**TASK PROMPT:** Look through the records and copy each line that has "Datasheet" in it.

-=-=-

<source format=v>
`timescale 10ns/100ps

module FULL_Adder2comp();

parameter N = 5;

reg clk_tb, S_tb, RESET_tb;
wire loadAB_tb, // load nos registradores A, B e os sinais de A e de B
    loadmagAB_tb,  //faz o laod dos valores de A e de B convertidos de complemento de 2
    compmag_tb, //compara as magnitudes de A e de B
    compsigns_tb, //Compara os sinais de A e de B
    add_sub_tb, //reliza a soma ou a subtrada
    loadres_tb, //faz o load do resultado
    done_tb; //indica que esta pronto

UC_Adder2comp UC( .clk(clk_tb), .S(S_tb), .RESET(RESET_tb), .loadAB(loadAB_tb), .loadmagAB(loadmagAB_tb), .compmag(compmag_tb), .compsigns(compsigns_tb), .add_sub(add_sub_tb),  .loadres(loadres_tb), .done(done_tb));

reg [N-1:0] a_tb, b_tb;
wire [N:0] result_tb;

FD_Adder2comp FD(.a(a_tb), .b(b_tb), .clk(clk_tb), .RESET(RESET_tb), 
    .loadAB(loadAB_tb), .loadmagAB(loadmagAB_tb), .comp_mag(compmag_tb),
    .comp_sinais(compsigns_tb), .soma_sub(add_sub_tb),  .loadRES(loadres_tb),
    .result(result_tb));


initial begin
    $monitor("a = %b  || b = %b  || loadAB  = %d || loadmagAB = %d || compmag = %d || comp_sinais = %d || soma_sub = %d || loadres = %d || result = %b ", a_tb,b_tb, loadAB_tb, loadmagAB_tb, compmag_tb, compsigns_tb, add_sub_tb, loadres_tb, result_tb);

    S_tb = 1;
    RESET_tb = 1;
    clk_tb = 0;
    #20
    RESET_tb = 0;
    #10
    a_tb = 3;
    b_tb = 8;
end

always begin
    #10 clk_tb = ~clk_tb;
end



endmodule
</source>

-=-=-

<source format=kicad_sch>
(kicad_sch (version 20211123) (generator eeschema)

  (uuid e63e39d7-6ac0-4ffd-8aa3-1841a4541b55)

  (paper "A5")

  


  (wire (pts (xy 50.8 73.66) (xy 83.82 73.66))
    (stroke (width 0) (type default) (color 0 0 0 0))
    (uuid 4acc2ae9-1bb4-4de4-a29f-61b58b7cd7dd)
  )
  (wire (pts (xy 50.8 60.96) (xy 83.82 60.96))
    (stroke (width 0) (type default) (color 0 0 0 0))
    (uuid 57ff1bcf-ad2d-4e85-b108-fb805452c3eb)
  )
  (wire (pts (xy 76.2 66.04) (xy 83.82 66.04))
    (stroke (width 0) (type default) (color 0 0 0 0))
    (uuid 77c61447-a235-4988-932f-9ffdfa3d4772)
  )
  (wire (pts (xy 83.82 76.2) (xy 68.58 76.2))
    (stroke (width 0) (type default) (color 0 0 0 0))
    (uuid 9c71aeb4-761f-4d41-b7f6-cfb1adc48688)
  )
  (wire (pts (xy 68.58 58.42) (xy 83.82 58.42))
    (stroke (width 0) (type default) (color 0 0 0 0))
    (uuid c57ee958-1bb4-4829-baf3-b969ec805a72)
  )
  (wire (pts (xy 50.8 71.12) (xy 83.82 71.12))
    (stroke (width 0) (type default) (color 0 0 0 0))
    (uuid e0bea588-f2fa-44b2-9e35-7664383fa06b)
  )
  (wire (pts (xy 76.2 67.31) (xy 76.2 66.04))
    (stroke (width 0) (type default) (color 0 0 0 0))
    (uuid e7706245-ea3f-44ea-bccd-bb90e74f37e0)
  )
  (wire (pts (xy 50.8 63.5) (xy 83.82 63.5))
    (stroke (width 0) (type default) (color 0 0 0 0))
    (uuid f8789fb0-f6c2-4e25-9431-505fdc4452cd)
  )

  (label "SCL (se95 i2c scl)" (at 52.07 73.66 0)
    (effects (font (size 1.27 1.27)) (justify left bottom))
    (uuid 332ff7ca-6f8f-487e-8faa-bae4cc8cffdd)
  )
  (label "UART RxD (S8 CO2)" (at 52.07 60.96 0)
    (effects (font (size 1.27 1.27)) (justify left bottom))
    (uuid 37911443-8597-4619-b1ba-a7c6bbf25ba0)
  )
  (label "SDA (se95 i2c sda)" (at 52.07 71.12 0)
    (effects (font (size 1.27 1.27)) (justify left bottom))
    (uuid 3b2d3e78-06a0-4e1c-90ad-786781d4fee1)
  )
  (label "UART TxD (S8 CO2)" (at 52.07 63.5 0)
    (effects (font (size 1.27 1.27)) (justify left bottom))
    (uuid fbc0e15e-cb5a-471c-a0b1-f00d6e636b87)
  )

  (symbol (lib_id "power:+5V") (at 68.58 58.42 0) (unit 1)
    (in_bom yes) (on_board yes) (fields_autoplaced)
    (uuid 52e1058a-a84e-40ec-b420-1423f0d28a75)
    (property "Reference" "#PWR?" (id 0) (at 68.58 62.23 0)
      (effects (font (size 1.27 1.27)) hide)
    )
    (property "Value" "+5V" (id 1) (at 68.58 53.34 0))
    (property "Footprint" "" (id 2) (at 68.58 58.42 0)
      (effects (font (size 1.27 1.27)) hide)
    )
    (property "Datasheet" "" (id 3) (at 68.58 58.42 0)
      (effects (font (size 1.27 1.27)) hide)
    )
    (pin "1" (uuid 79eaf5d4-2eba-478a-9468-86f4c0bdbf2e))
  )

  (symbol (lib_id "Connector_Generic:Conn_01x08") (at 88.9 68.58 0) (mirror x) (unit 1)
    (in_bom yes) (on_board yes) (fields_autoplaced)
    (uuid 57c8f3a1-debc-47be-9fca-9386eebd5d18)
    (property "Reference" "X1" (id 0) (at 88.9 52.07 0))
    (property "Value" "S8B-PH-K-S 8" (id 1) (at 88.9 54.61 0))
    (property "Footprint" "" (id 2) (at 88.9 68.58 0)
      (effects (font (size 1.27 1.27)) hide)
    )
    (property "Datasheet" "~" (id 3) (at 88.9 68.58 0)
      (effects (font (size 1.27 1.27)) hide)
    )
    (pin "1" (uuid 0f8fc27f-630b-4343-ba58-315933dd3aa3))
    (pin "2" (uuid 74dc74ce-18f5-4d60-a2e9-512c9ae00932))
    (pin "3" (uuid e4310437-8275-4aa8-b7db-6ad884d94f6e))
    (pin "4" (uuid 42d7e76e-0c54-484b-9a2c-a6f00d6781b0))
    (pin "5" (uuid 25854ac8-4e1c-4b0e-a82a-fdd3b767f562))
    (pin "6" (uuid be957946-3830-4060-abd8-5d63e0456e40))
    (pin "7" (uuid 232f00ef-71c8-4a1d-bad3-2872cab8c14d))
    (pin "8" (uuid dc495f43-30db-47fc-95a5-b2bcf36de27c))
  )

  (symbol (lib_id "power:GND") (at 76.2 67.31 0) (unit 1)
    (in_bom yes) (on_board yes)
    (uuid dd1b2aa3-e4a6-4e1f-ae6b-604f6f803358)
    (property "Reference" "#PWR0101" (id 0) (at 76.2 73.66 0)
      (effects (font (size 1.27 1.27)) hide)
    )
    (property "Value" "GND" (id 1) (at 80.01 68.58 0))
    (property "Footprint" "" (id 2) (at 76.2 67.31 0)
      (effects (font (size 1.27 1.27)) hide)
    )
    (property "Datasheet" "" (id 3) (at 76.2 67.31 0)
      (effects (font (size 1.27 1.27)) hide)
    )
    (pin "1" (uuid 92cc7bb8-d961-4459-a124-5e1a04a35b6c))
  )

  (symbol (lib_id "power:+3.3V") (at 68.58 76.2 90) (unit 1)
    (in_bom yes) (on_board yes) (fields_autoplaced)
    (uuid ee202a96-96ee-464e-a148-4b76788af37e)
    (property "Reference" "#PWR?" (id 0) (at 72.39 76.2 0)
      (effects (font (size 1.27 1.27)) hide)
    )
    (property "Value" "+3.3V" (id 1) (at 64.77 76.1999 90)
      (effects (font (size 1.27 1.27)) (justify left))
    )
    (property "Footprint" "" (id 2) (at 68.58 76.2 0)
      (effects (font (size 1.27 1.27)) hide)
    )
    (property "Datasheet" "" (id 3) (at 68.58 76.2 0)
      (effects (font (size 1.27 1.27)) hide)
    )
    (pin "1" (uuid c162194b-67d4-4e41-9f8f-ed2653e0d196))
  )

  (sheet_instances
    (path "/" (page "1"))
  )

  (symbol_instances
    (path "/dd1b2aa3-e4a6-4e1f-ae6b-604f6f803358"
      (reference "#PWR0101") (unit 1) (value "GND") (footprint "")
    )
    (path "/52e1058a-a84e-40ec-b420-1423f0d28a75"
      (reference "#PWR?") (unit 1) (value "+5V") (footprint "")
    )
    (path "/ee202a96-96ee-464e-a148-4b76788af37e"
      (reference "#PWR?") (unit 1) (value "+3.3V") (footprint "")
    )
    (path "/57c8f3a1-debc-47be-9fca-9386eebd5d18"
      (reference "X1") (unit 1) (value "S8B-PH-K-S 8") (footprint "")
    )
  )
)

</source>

-=-=-

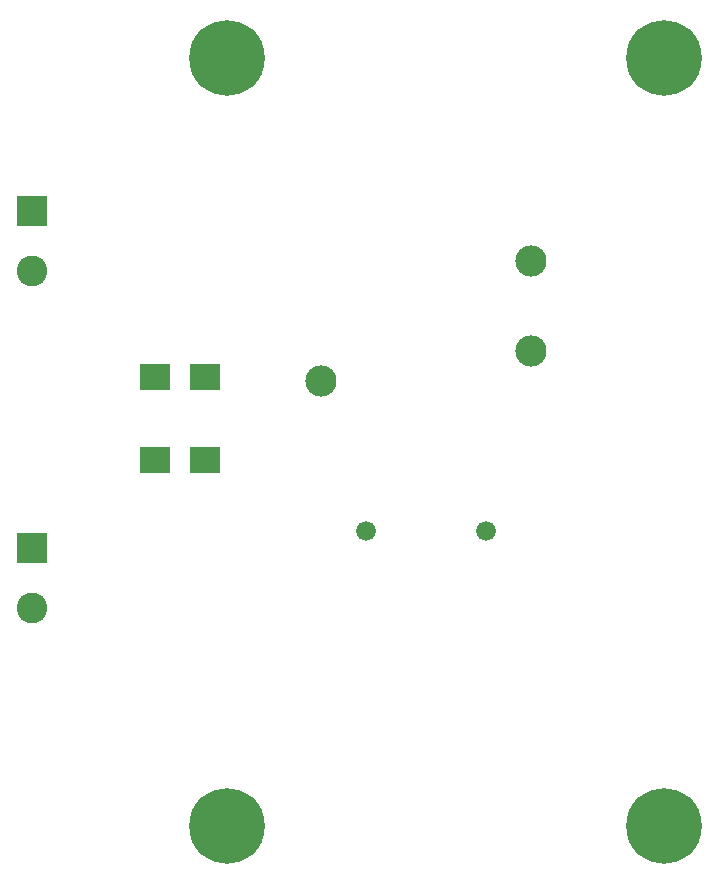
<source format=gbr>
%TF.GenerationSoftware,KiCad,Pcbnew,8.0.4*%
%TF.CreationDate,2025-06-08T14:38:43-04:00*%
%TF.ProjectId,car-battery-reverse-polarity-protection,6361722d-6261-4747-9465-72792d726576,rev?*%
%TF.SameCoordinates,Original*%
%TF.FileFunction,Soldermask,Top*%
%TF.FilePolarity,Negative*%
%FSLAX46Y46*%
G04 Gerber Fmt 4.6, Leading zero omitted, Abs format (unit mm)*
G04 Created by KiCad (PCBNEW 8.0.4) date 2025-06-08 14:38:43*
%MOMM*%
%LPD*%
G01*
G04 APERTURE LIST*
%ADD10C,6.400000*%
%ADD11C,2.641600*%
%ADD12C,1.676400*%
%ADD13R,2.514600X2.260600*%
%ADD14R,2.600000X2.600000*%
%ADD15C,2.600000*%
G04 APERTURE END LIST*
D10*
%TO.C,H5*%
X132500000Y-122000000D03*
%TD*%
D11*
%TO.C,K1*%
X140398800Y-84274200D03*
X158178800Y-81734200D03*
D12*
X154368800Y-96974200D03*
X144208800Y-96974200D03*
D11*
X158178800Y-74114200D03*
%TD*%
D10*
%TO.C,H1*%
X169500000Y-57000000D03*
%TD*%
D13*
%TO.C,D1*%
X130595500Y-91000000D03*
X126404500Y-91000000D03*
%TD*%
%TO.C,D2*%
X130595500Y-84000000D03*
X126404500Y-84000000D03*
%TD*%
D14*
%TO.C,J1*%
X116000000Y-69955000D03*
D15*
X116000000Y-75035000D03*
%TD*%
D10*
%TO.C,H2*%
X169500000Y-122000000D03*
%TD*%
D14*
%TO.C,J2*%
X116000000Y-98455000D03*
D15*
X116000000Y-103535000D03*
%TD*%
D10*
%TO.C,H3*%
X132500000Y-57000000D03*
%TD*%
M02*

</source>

-=-=-

**ANSWER SECTION:**
    (property "Datasheet" "" (id 3) (at 68.58 58.42 0)
    (property "Datasheet" "~" (id 3) (at 88.9 68.58 0)
    (property "Datasheet" "" (id 3) (at 76.2 67.31 0)
    (property "Datasheet" "" (id 3) (at 68.58 76.2 0)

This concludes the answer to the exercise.